Records from a data collection:
+-------+

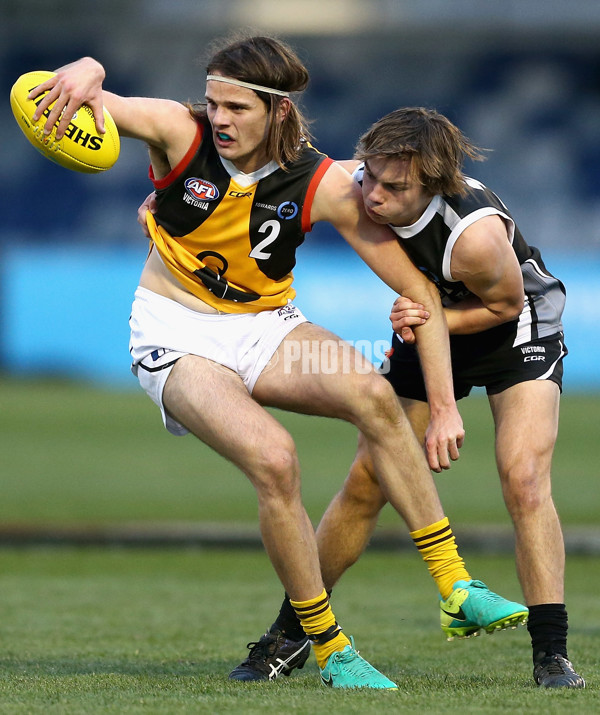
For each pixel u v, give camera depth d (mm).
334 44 104125
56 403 70250
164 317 14023
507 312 14117
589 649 16641
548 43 102812
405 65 104188
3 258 79750
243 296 13977
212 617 20219
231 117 12914
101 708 11516
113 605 21547
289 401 13695
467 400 77625
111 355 79500
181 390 13352
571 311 77875
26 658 15602
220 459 49750
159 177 13953
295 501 12930
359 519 14898
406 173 12844
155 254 14461
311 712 11266
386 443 13359
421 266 13852
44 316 79500
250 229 13516
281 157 13320
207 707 11562
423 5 100750
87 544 30578
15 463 47094
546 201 97938
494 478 43531
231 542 30797
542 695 12414
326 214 13602
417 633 18672
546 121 101375
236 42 13062
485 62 104062
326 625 13234
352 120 102188
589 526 32250
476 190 13797
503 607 12938
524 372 14531
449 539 13633
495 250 13422
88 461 48188
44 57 103312
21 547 30109
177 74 103062
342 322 75375
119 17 101875
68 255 79625
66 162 13375
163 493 39219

+-------+

**What needs to be done**.
Your output must be the exact lines from the one containing "421 266 13852" through the end of the data above, both included, and nothing more.

**Reply to the task**.
421 266 13852
44 316 79500
250 229 13516
281 157 13320
207 707 11562
423 5 100750
87 544 30578
15 463 47094
546 201 97938
494 478 43531
231 542 30797
542 695 12414
326 214 13602
417 633 18672
546 121 101375
236 42 13062
485 62 104062
326 625 13234
352 120 102188
589 526 32250
476 190 13797
503 607 12938
524 372 14531
449 539 13633
495 250 13422
88 461 48188
44 57 103312
21 547 30109
177 74 103062
342 322 75375
119 17 101875
68 255 79625
66 162 13375
163 493 39219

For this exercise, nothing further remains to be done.